The same error also happens when I submit a tpr-file generated on said workstation to a cluster and running it there with more than one rank.

Gromacs on the workstation:

GROMACS version: 2020.4
Verified release checksum is 79c2857291b034542c26e90512b92fd4b184a1c9d6fa59c55f2e24ccf14e7281
Precision: single
Memory model: 64 bit
MPI library: thread_mpi
OpenMP support: enabled (GMX_OPENMP_MAX_THREADS = 64)
GPU support: CUDA
SIMD instructions: AVX2_256
FFT library: fftw-3.3.8-sse2-avx-avx2-avx2_128
RDTSCP usage: enabled
TNG support: enabled
Hwloc support: disabled
Tracing support: disabled
C compiler: /usr/bin/cc GNU 9.3.0
C compiler flags: -mavx2 -mfma -fexcess-precision=fast -funroll-all-loops -O3 -DNDEBUG
C++ compiler: /usr/bin/c++ GNU 9.3.0
C++ compiler flags: -mavx2 -mfma -fexcess-precision=fast -funroll-all-loops -fopenmp -O3 -DNDEBUG
CUDA compiler: /usr/local/cuda/bin/nvcc nvcc: NVIDIA ® Cuda compiler driver;Copyright © 2005-2020 NVIDIA Corporation;Built on Mon_Oct_12_20:09:46_PDT_2020;Cuda compilation tools, release 11.1, V11.1.105;Build cuda_11.1.TC455_06.29190527_0
CUDA compiler flags:-gencode;arch=compute_35,code=sm_35;-gencode;arch=compute_37,code=sm_37;-gencode;arch=compute_50,code=sm_50;-gencode;arch=compute_52,code=sm_52;-gencode;arch=compute_60,code=sm_60;-gencode;arch=compute_61,code=sm_61;-gencode;arch=compute_70,code=sm_70;-Wno-deprecated-gpu-targets;-gencode;arch=compute_35,code=compute_35;-gencode;arch=compute_50,code=compute_50;-gencode;arch=compute_52,code=compute_52;-gencode;arch=compute_60,code=compute_60;-gencode;arch=compute_61,code=compute_61;-gencode;arch=compute_70,code=compute_70;-gencode;arch=compute_75,code=compute_75;-gencode;arch=compute_80,code=compute_80;-use_fast_math;-D_FORCE_INLINES;-mavx2 -mfma -fexcess-precision=fast -funroll-all-loops -fopenmp -O3 -DNDEBUG
CUDA driver: 11.20
CUDA runtime: 11.10

Any help on how to proceed with my observation would be very appreciated.

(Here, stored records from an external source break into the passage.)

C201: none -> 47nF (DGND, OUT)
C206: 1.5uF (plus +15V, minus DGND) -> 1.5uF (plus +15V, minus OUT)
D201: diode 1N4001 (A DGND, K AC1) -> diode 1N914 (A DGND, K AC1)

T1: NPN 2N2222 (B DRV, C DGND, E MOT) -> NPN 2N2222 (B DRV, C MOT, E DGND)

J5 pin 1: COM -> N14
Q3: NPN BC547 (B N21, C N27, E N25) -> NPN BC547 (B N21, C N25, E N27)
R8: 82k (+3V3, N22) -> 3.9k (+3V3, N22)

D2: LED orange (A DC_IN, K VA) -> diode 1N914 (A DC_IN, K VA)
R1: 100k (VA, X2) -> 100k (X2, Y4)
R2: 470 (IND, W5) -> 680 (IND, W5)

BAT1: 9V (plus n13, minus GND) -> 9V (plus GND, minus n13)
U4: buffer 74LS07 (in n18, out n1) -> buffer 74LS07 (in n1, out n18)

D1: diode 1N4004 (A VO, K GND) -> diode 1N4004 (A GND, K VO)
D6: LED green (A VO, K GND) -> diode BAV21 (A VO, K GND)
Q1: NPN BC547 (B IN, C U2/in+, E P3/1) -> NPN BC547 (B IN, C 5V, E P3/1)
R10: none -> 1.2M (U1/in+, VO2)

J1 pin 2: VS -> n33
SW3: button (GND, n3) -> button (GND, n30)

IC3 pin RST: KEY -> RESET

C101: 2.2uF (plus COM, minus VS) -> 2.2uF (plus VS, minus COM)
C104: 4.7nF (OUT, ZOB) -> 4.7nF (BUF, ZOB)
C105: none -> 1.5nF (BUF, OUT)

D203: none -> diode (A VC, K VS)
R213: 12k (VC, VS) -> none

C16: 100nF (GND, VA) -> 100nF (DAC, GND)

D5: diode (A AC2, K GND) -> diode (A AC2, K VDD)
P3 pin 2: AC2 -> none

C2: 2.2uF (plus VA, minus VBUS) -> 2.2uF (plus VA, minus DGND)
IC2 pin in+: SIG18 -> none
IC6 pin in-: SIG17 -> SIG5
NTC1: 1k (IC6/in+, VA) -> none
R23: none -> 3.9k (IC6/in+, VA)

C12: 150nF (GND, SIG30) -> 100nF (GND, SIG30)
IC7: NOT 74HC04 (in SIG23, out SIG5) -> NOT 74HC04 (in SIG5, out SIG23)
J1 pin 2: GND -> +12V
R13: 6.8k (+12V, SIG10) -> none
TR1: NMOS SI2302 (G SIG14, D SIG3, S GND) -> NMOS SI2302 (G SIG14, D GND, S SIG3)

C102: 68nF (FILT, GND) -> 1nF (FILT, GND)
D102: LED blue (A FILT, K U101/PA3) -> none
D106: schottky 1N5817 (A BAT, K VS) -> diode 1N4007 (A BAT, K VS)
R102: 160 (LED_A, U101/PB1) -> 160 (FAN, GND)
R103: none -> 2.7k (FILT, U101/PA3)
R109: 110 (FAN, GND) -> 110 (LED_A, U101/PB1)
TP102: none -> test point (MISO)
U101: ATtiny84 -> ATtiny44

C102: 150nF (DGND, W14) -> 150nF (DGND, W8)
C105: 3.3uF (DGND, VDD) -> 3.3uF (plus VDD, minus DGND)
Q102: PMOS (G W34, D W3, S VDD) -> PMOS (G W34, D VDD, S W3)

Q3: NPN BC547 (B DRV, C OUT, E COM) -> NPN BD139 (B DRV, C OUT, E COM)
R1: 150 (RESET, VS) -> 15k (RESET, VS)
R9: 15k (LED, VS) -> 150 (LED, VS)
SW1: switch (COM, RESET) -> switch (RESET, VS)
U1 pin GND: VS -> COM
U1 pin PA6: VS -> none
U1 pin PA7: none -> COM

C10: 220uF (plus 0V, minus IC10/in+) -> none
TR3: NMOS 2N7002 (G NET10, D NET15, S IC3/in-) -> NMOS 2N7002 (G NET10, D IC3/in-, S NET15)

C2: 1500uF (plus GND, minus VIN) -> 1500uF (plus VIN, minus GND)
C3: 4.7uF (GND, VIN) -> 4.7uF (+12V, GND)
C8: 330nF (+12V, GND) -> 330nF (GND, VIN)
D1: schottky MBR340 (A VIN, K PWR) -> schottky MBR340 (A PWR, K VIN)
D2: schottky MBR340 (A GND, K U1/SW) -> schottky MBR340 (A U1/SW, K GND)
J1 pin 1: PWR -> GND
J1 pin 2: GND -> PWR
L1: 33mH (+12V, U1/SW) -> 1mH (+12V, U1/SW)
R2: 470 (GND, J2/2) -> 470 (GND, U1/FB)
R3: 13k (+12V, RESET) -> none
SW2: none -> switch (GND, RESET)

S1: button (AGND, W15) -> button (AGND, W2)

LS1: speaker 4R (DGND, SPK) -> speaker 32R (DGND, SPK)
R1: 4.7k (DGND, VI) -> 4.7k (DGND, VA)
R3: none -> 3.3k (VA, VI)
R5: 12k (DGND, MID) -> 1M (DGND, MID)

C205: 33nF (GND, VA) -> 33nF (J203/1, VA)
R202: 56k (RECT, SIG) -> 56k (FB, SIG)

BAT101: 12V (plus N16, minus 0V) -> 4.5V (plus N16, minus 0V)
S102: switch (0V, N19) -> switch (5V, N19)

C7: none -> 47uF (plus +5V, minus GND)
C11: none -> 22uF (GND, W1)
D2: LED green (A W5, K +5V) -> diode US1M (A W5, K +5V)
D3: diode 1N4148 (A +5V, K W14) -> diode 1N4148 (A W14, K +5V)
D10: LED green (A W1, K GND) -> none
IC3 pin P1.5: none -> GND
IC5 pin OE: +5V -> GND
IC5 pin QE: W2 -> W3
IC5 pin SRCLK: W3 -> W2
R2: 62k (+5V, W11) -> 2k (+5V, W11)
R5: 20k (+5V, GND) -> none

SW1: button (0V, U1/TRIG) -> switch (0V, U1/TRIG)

This indeed seems to indicate an issue in the code. But this is a rather common setup, so I would think we would have found that long before. I tried to download the log file, but there is an issue with the server.

How many GPUs do you have in the machine?

I could now download your files. I see that there is only one GPU. I have no clue what could be wrong here.
@pszilard do you have an idea?

Thanks for looking into this.
I found out that omitting the cpt-file as input for grompp prevents this error from happening. So the following works:

gmx grompp -f md.mdp -c npt.gro -p topol.top -o md_0_1.tpr
gmx mdrun -ntmpi 4 -ntomp 4 -deffnm md_0_1

whereas this works not:

gmx grompp -f md.mdp -c npt.gro -p topol.top -t npt.cpt -o md_0_1.tpr
gmx mdrun -ntmpi 4 -ntomp 4 -deffnm md_0_1

We speculated that velocities are assigned differently to the atoms in the single-rank cpt than it would be required for the multi-rank run and hence the simulation explodes in multi-rank mode. But this would have to be confirmed by someone more familiar with the code base.

I can not reproduce errors, not even with the same lysozyme inputs. I tried continuation runs using checkpoint files generated by 1-rank run continued with a 4 rank run? Can you share your input files?

Yes sure, please find the files at MLU-Cloud